13 thoughts on “How to Set the F-Stop on a Camera for Any Photo”

    1. Glad you liked it, Lou. The Improve Photography team puts a lot of effort into helping people learn photography. We writers have benefited from the information here in our own photographic journeys and are happy to give back some of the knowledge we’ve gained here.

  1. When you change the shutter speed on a d3400 do you have to change the aperture and the iso, I am so confused.

    1. Hi Doris

      It’s not easy, is it? Photography can be complicated! When you take photographs, you can let the camera do everything for you (the Auto or Program modes). You can select one thing and let the camera do the rest (aperture priority & shutter priority). Or you can choose all the settings yourself (Manual). If you are in Auto, Program, Aperture Priority or Shutter Priority and you change one setting, the camera will take care of everything else. If you are in Manual mode, you may have to change other settings. Let’s say a good exposure is 1/125 second, f-11, ISO 100. If you want a faster shutter speed to freeze a bird in flight or a child running, you’d change the shutter speed to, for example, 1/250 second. You have just cut in half the amount of light getting to the sensor. So now your exposure is going to be dark. In Manual mode, you could change the f-stop from f-11 to f-8 (doubling the amount of light) and you’re back at a good exposure. If you’re in any of the automatic modes listed above, the camera does all this for you. As photographers get more experienced, they tend to want to make all these decisions themselves, so they shoot in Manual, Aperture Priority or Shutter Priority. Check out this article for some more information about how aperture, shutter and ISO work together: https://improvephotography.com/photography-basics/aperture-shutter-speed-and-iso/

  2. I have been an amateur photographer for 63 years and never had this explained so clearly. Thanks!

  3. “Each lens will be sharpest at a specific aperture, usually somewhere between f-5.6 and f-11.” But then there’s the f/64 club, the great landscape photographers like Ansel Adams and Edward Weston. Of course there lenses would stop all the way down to f/256 (I think) and that’s in part because of the film format they used. I wonder if f/64 with a 4×5 or 8×10 view camera is the is the equivalent of f/8 with a 35mm.
    All good information Frank. To me the bottom line is that anyone serious about photography should understand how to use their camera on manual so they understand the cause and effects of changing the various settings.
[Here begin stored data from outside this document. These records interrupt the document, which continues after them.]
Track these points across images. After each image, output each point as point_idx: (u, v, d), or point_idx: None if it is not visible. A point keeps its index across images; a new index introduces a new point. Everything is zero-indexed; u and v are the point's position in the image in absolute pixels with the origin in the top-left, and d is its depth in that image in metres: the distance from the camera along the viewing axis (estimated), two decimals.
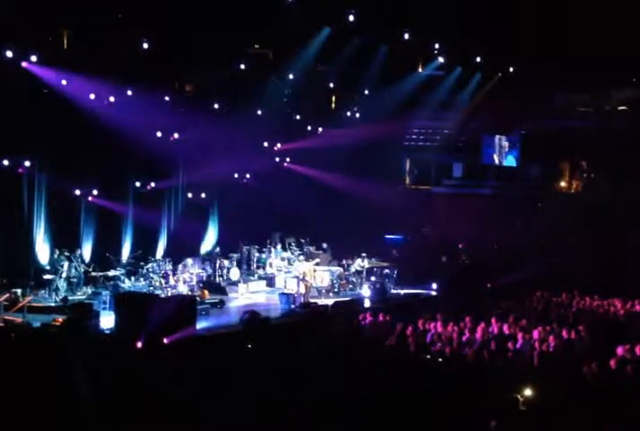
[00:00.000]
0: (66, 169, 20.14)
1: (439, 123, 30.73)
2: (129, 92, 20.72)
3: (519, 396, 10.69)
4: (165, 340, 15.09)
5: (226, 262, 23.13)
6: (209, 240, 25.17)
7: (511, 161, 32.25)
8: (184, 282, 20.67)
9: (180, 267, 21.23)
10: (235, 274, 23.02)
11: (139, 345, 14.72)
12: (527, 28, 23.37)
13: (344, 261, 24.11)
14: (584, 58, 24.82)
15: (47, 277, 19.42)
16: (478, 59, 26.95)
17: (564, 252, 24.32)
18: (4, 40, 17.80)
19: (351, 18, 22.52)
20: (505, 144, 32.26)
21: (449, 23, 22.68)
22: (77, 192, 20.98)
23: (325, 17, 22.64)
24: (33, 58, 18.57)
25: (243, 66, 22.82)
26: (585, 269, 23.46)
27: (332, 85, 26.61)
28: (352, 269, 23.52)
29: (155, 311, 15.52)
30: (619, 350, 14.37)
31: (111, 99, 20.54)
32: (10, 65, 18.16)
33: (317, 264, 22.48)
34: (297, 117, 26.33)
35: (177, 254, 22.16)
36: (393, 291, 23.07)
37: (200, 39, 20.18)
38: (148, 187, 22.95)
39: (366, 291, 22.44)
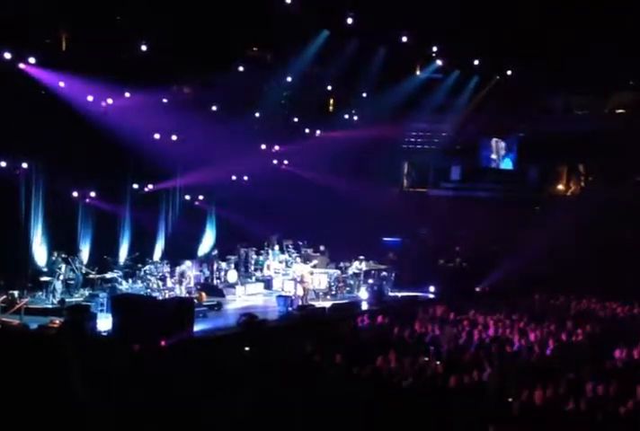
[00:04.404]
0: (63, 171, 20.13)
1: (437, 126, 30.78)
2: (127, 94, 20.71)
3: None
4: (163, 342, 15.06)
5: (223, 264, 23.10)
6: (207, 242, 25.15)
7: (508, 164, 32.29)
8: (182, 284, 20.66)
9: (177, 270, 21.15)
10: (232, 276, 23.00)
11: (137, 347, 14.68)
12: (525, 31, 23.41)
13: (342, 264, 24.08)
14: (582, 61, 24.86)
15: (44, 278, 19.39)
16: (476, 62, 26.99)
17: (563, 254, 24.32)
18: (2, 42, 17.77)
19: (350, 20, 22.54)
20: (503, 146, 32.31)
21: (448, 26, 22.70)
22: (75, 194, 20.96)
23: (324, 19, 22.66)
24: (31, 60, 18.56)
25: (241, 69, 22.84)
26: (583, 271, 23.47)
27: (330, 88, 26.62)
28: (350, 272, 23.49)
29: (153, 313, 15.50)
30: (617, 353, 14.42)
31: (109, 101, 20.51)
32: (8, 67, 18.13)
33: (315, 266, 22.46)
34: (295, 119, 26.32)
35: (175, 256, 22.13)
36: (390, 293, 23.06)
37: (199, 42, 20.18)
38: (146, 189, 22.94)
39: (363, 293, 22.43)
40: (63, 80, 19.40)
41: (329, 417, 10.90)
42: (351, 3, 22.21)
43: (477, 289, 23.77)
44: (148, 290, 20.19)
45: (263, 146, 25.99)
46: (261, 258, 24.63)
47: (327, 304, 20.70)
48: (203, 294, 20.48)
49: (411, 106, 28.05)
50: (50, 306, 18.49)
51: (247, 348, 14.91)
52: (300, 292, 20.99)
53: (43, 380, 11.90)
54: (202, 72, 21.68)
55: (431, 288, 23.37)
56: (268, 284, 23.46)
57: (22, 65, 18.57)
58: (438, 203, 30.16)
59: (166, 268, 21.11)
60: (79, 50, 19.13)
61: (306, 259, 23.13)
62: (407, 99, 27.45)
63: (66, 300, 18.66)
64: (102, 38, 18.76)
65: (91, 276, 20.15)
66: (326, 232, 25.55)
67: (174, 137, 22.83)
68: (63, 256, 19.80)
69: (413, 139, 31.37)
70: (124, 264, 21.51)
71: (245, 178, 25.91)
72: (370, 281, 23.15)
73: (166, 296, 19.62)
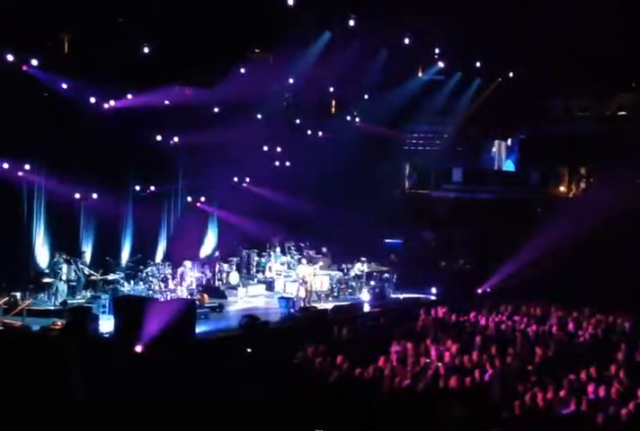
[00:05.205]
0: (65, 172, 20.14)
1: (438, 128, 30.77)
2: (129, 96, 20.74)
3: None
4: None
5: (225, 266, 23.10)
6: (209, 244, 25.16)
7: (509, 165, 32.29)
8: (182, 284, 20.67)
9: (179, 271, 21.13)
10: (234, 278, 22.99)
11: (139, 349, 14.71)
12: (527, 32, 23.41)
13: (344, 265, 24.07)
14: (584, 63, 24.86)
15: (46, 280, 19.41)
16: (478, 64, 27.00)
17: (564, 255, 24.29)
18: (4, 44, 17.80)
19: (352, 22, 22.55)
20: (504, 148, 32.31)
21: (449, 28, 22.71)
22: (77, 196, 20.97)
23: (326, 21, 22.68)
24: (34, 62, 18.57)
25: (243, 70, 22.86)
26: (584, 273, 23.45)
27: (332, 89, 26.63)
28: (352, 274, 23.48)
29: (155, 315, 15.50)
30: (619, 356, 14.41)
31: (112, 102, 20.54)
32: (10, 69, 18.15)
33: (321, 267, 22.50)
34: (297, 121, 26.33)
35: (177, 258, 22.13)
36: (392, 295, 23.05)
37: (201, 43, 20.20)
38: (148, 190, 22.94)
39: (365, 295, 22.41)
40: (65, 82, 19.44)
41: (331, 418, 10.92)
42: (352, 4, 22.21)
43: (479, 291, 23.73)
44: (150, 292, 20.20)
45: (265, 148, 26.00)
46: (262, 259, 24.63)
47: (329, 306, 20.70)
48: (205, 295, 20.49)
49: (413, 108, 28.05)
50: (52, 308, 18.51)
51: (249, 350, 14.93)
52: (302, 293, 21.01)
53: (45, 381, 11.93)
54: (204, 73, 21.70)
55: (433, 290, 23.34)
56: (270, 285, 23.47)
57: (24, 68, 18.58)
58: (439, 204, 30.15)
59: (168, 270, 21.12)
60: (81, 52, 19.15)
61: (309, 261, 23.12)
62: (409, 100, 27.46)
63: (69, 301, 18.68)
64: (104, 39, 18.78)
65: (93, 277, 20.16)
66: (328, 233, 25.56)
67: (176, 139, 22.86)
68: (65, 257, 19.81)
69: (414, 141, 31.36)
70: (126, 266, 21.53)
71: (247, 179, 25.92)
72: (372, 283, 23.14)
73: (168, 298, 19.63)
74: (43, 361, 12.85)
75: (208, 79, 22.05)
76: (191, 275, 21.31)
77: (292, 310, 19.88)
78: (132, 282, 20.88)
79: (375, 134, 27.25)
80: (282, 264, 24.24)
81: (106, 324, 16.66)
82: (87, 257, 20.89)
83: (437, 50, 26.24)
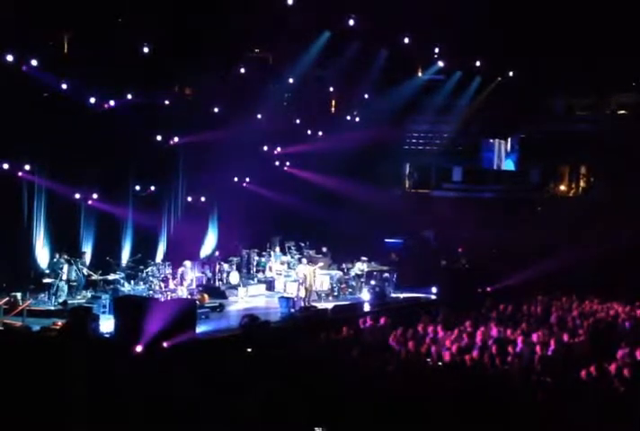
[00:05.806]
0: (66, 172, 20.17)
1: (438, 127, 30.81)
2: (129, 96, 20.75)
3: None
4: (165, 344, 15.08)
5: (225, 266, 23.10)
6: (209, 243, 25.16)
7: (510, 164, 32.30)
8: (182, 284, 20.67)
9: (179, 271, 21.13)
10: (234, 278, 22.99)
11: (139, 349, 14.71)
12: (527, 32, 23.43)
13: (344, 265, 24.08)
14: (584, 63, 24.88)
15: (46, 280, 19.42)
16: (478, 63, 27.02)
17: (564, 255, 24.32)
18: (4, 44, 17.80)
19: (351, 22, 22.56)
20: (504, 147, 32.32)
21: (449, 27, 22.72)
22: (77, 196, 20.99)
23: (325, 21, 22.69)
24: (34, 62, 18.58)
25: (243, 70, 22.88)
26: (585, 272, 23.48)
27: (332, 89, 26.64)
28: (352, 273, 23.49)
29: (155, 314, 15.51)
30: (620, 354, 14.39)
31: (111, 102, 20.56)
32: (10, 69, 18.16)
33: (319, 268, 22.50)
34: (297, 121, 26.34)
35: (177, 258, 22.14)
36: (392, 295, 23.05)
37: (201, 43, 20.22)
38: (148, 190, 22.95)
39: (365, 295, 22.42)
40: (65, 82, 19.44)
41: (331, 417, 10.92)
42: (352, 4, 22.22)
43: (479, 290, 23.73)
44: (150, 292, 20.20)
45: (265, 148, 26.02)
46: (263, 259, 24.63)
47: (329, 306, 20.71)
48: (205, 295, 20.49)
49: (413, 107, 28.09)
50: (53, 308, 18.52)
51: (249, 350, 14.92)
52: (302, 293, 21.01)
53: (45, 381, 11.93)
54: (204, 73, 21.71)
55: (434, 289, 23.34)
56: (270, 285, 23.47)
57: (24, 68, 18.58)
58: (440, 204, 30.18)
59: (168, 270, 21.13)
60: (81, 52, 19.16)
61: (310, 261, 23.11)
62: (409, 100, 27.50)
63: (69, 302, 18.69)
64: (104, 40, 18.80)
65: (93, 277, 20.17)
66: (328, 233, 25.56)
67: (176, 139, 22.87)
68: (65, 257, 19.82)
69: (415, 140, 31.40)
70: (126, 266, 21.53)
71: (247, 179, 25.93)
72: (372, 282, 23.14)
73: (168, 298, 19.63)
74: (43, 361, 12.85)
75: (208, 79, 22.06)
76: (191, 275, 21.31)
77: (292, 309, 19.88)
78: (132, 282, 20.87)
79: (375, 133, 27.27)
80: (282, 264, 24.24)
81: (106, 324, 16.66)
82: (87, 257, 20.89)
83: (436, 50, 26.25)
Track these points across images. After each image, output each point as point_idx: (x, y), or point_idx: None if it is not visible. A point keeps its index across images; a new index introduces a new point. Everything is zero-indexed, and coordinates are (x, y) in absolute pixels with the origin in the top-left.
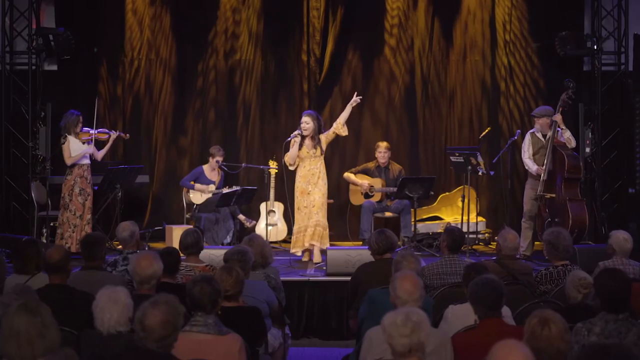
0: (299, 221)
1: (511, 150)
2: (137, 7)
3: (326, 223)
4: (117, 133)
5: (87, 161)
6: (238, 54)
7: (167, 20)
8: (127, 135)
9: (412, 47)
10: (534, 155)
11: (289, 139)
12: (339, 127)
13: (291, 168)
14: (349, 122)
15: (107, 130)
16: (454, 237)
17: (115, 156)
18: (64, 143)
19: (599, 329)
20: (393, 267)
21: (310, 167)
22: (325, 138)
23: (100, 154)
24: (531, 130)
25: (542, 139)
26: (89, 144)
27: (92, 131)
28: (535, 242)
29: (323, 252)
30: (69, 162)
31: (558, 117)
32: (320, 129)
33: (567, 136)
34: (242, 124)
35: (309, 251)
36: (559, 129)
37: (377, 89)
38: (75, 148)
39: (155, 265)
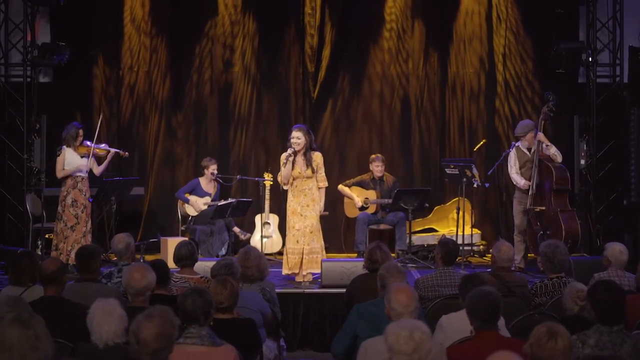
0: (289, 242)
1: (506, 162)
2: (135, 16)
3: (322, 244)
4: (115, 150)
5: (82, 174)
6: (234, 66)
7: (164, 34)
8: (126, 153)
9: (407, 59)
10: (520, 169)
11: (285, 161)
12: (319, 182)
13: (285, 187)
14: (343, 133)
15: (107, 147)
16: (448, 250)
17: (110, 168)
18: (58, 155)
19: (594, 341)
20: (378, 282)
21: (302, 188)
22: (319, 162)
23: (100, 170)
24: (516, 144)
25: (528, 153)
26: (87, 157)
27: (91, 145)
28: (528, 255)
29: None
30: (59, 175)
31: (541, 137)
32: (311, 143)
33: (552, 152)
34: (237, 137)
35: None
36: (544, 144)
37: (372, 102)
38: (71, 161)
39: (149, 276)
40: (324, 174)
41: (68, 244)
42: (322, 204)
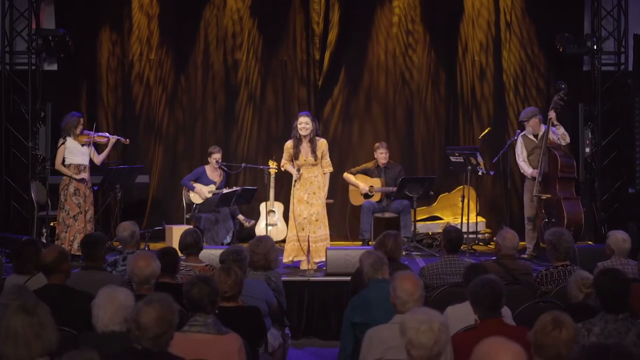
0: (292, 229)
1: (510, 150)
2: (143, 2)
3: (328, 232)
4: (117, 137)
5: (83, 162)
6: (238, 54)
7: (169, 20)
8: (127, 140)
9: (415, 47)
10: (528, 156)
11: (294, 182)
12: (324, 168)
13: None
14: (348, 122)
15: (107, 134)
16: (450, 238)
17: (115, 156)
18: (61, 144)
19: (599, 329)
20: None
21: (308, 176)
22: (324, 148)
23: (100, 158)
24: (522, 133)
25: (535, 139)
26: (88, 146)
27: (92, 134)
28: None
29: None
30: (57, 167)
31: (552, 114)
32: (317, 130)
33: (561, 132)
34: (242, 124)
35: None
36: (553, 127)
37: (377, 90)
38: (73, 150)
39: (153, 264)
40: (329, 159)
41: (70, 233)
42: (326, 189)
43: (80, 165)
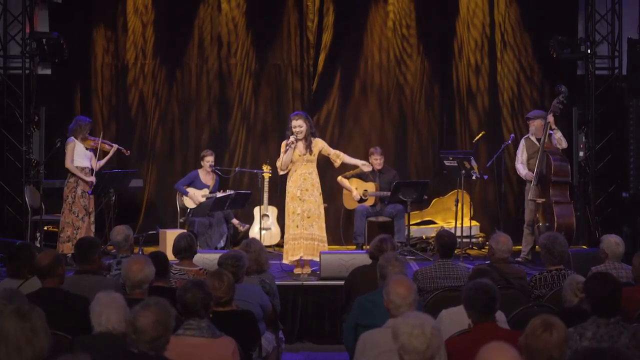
0: (289, 228)
1: (504, 154)
2: (137, 6)
3: (324, 235)
4: (119, 147)
5: (87, 165)
6: (232, 59)
7: (161, 24)
8: (128, 152)
9: (410, 52)
10: (529, 160)
11: (287, 148)
12: (337, 159)
13: (281, 173)
14: (342, 124)
15: (110, 143)
16: (443, 243)
17: (109, 160)
18: (65, 144)
19: (591, 333)
20: (378, 272)
21: (302, 172)
22: (322, 146)
23: (98, 165)
24: (525, 136)
25: (537, 143)
26: (91, 151)
27: (97, 140)
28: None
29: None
30: (67, 164)
31: (550, 118)
32: (312, 129)
33: (558, 137)
34: (235, 129)
35: (300, 261)
36: (550, 131)
37: (372, 92)
38: (80, 152)
39: (147, 269)
40: (335, 151)
41: (81, 234)
42: (355, 160)
43: (85, 168)
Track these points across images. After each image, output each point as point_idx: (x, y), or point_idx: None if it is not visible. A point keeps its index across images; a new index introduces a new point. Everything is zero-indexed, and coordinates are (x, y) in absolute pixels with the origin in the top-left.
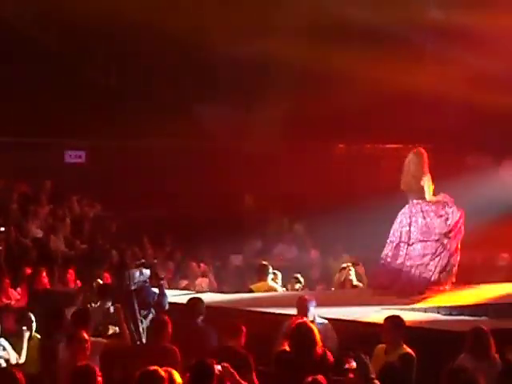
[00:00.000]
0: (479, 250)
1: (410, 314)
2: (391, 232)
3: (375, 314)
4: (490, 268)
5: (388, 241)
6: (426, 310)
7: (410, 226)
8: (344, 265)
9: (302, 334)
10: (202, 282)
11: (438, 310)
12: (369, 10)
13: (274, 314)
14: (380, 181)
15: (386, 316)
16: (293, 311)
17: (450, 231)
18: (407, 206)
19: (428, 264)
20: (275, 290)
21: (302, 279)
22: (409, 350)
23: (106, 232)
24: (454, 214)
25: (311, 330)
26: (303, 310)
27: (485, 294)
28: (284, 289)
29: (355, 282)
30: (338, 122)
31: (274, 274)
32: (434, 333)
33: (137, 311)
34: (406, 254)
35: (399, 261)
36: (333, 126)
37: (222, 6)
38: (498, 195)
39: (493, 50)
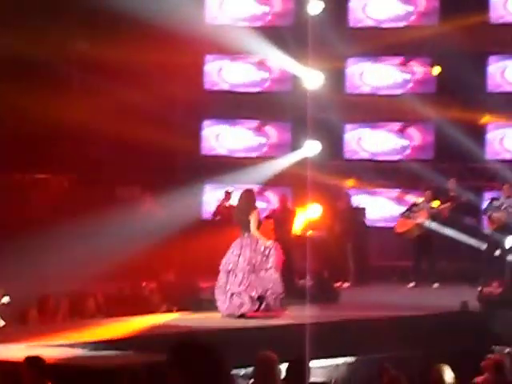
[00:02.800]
0: (127, 281)
1: (56, 350)
2: (224, 261)
3: (17, 353)
4: (138, 299)
5: (221, 269)
6: (73, 346)
7: (239, 256)
8: None
9: None
10: None
11: (84, 345)
12: (17, 38)
13: None
14: (31, 211)
15: (26, 356)
16: None
17: (272, 264)
18: (239, 238)
19: (246, 292)
20: None
21: None
22: None
23: None
24: (274, 249)
25: None
26: None
27: (132, 326)
28: None
29: None
30: None
31: None
32: (78, 369)
33: None
34: (233, 281)
35: (228, 287)
36: None
37: None
38: (144, 226)
39: (142, 84)
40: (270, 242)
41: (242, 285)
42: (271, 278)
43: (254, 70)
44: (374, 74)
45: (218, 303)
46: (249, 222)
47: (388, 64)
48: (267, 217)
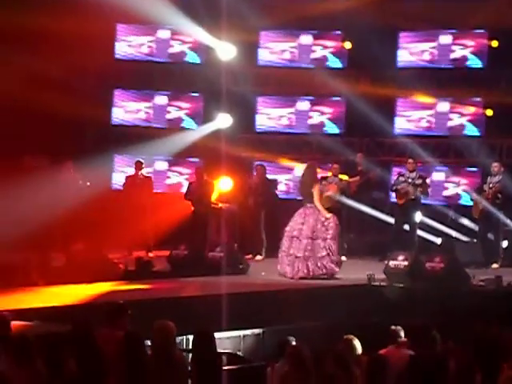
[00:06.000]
0: (34, 251)
1: None
2: (288, 228)
3: None
4: (46, 269)
5: (285, 235)
6: None
7: (302, 224)
8: None
9: None
10: None
11: None
12: None
13: None
14: None
15: None
16: None
17: (331, 236)
18: (302, 207)
19: (308, 256)
20: None
21: None
22: None
23: None
24: (333, 222)
25: None
26: None
27: (38, 296)
28: None
29: None
30: None
31: None
32: None
33: None
34: (297, 246)
35: (291, 251)
36: None
37: None
38: (56, 196)
39: (51, 52)
40: (329, 215)
41: (306, 250)
42: (329, 247)
43: (166, 40)
44: (286, 46)
45: (281, 266)
46: (312, 194)
47: (300, 37)
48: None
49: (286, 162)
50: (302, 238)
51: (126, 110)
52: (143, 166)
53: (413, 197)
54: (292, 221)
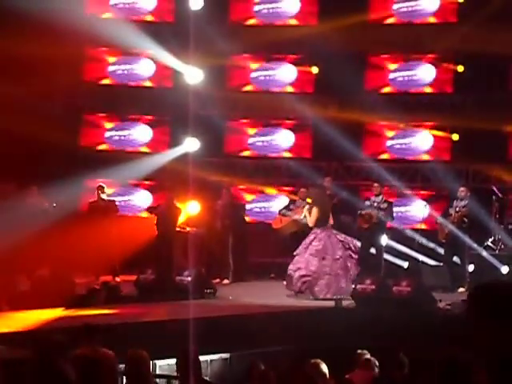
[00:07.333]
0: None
1: None
2: (299, 249)
3: None
4: (11, 294)
5: (296, 255)
6: None
7: (311, 242)
8: None
9: None
10: None
11: None
12: None
13: None
14: None
15: None
16: None
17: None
18: (321, 231)
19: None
20: None
21: None
22: None
23: None
24: (353, 243)
25: None
26: None
27: (3, 321)
28: None
29: None
30: None
31: None
32: None
33: None
34: (307, 262)
35: (311, 268)
36: None
37: None
38: (21, 220)
39: (16, 74)
40: (343, 236)
41: (332, 269)
42: (340, 267)
43: (134, 64)
44: (254, 71)
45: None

One of the upsides to digital photography is the ability to change ISO without changing film (because there is no film, d’oh). If a photographer loves shooting at 1/500 of a second at f/8 and the sun is popping in and out or setting (or rising) they can raise or lower the ISO they are using to accommodate those settings.

    1. As you speculated, Jym, f-64 on an 8 x 10 view camera like Ansel Adams used is equivalent to f-8 on a 35mm camera (I looked it up). Also as you say, once people get serious about photography, most go full manual. Occasionally there are situations where shutter priority or aperture priority works but I probably shoot 95% in manual.

  4. Hi Frank, This is a much clearer explanation than I’ve seen in any photography book. Love the suggested ideal f-stops for various kinds of shots. I rarely use my “real” SLR since cellphone camera is so much handier, so I’ve gotten very rusty and tend to fall back on “auto” a lot, which feels lazy. Dumb question: my Canon Powershot SX40HS seems to make me choose just one mode. If I want monochrome, how do I also choose Av or M??

    PS Hi to Stefi!

    1. Hi Ann. Glad you like it. Without being able to play around with your camera and seeing the user’s guide, I can’t say if it’s possible to shoot in both monochrome and manual and I don’t know the Canon system well enough to hazard a guess. This kind of information is usually buried somewhere deep inside the user’s guide or sometimes isn’t mentioned at all. Somehow, we’re just supposed to intuit it. Stef says hi back at you!